[WORK TO BE COMPLETED]
Beginning at the line containing "HFOV 53.2°." in the material below and ending at the line containing "In the same", return each line exactly and add nothing.

[SUPPLIED MATERIAL]
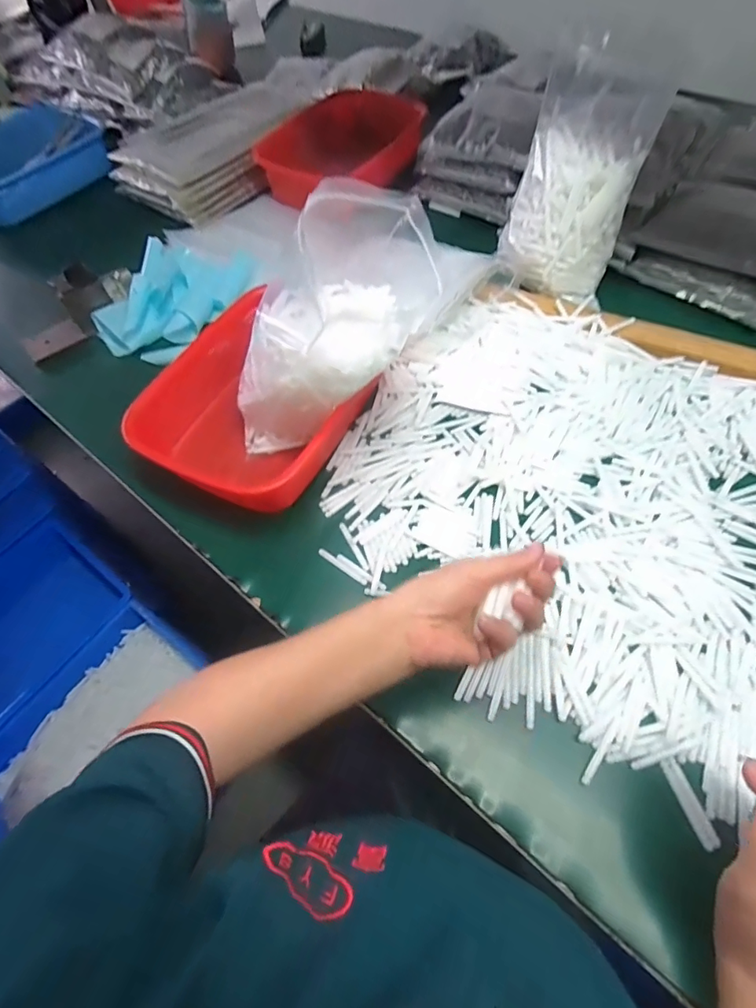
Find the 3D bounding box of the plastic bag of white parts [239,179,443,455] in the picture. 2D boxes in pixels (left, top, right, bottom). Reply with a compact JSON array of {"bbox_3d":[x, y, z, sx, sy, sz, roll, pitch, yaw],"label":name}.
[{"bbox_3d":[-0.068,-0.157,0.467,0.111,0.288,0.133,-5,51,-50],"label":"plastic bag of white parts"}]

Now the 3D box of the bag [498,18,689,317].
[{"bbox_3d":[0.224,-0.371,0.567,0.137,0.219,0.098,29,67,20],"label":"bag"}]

* * *

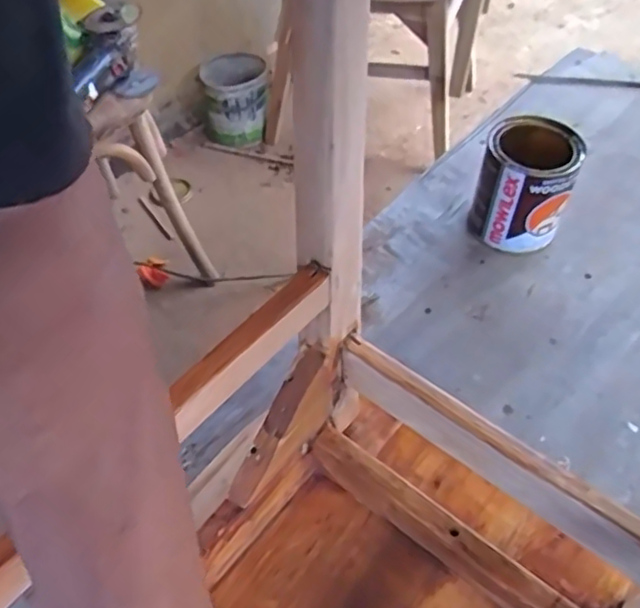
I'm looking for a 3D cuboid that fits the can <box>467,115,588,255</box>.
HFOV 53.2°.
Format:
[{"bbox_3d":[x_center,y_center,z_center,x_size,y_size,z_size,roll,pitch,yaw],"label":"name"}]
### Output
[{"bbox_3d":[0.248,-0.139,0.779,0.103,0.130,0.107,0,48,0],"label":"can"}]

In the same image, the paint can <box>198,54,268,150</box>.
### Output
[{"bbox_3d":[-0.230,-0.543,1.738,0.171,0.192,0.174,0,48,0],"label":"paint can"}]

[OUTPUT BELOW]
HFOV 53.2°.
Format:
[{"bbox_3d":[x_center,y_center,z_center,x_size,y_size,z_size,roll,pitch,yaw],"label":"name"}]
### Output
[{"bbox_3d":[0.248,-0.139,0.779,0.103,0.130,0.107,0,48,0],"label":"can"}]

In the same image, the paint can <box>198,54,268,150</box>.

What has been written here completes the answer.